One other very minor point, sizeof(char) is guaranteed to be 1 so you can simplify your malloc call to

 p=malloc(10);

Answer 3

Strings are not values, in C. You cannot copy strings around using assignment ( = ), but you can assign pointers (pointers are "real" values).

To copy a string into your newly allocated memory, you need:

strcpy(p, "string");

The way you've written it, you are overwriting the pointer returned by malloc() with the address of a static string constant. This causes a memory leak ; avoiding them is one of the challenges that makes C such a rewarding language to program in.

Answer 4

firstly, there is a memory leak in your first program. You malloc and then assign the pointer to another constant string.

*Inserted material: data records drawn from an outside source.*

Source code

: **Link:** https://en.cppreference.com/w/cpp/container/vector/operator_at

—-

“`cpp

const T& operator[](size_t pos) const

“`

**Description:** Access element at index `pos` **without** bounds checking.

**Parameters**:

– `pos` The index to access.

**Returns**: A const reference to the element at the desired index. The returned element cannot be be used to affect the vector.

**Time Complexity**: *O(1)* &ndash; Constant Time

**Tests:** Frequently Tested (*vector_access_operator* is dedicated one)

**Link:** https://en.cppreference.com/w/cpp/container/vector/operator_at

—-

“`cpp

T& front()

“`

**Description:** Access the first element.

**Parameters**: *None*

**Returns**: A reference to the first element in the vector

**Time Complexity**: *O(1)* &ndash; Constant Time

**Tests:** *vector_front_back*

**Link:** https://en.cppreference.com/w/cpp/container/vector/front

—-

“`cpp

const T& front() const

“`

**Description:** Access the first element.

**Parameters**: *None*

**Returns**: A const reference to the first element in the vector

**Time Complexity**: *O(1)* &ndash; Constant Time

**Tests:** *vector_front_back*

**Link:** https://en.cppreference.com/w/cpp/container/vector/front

Secondly, in the first program, you're modifying a CONSTANT string. but the second "CORRECT" program, you're duplicating that constant string and copying it into the memory allocated. Which, you're free to change.

Answer 5

char amessage[] = "now is the time"; /* an array */

char *pmessage = "now is the time"; /* a pointer */

" amessage is an array, just big enough to hold the sequence of characters and '\\0' that initializes it. Individual characters within the array may be changed but amessagewill always refer to the samestorage. On the other hand, pmessage is a pointer, initialized to point to a string constant; the pointer may subsequently be modified to point elsewhere, but the result is undefined if you try to modify the string contents."

courtsey K&R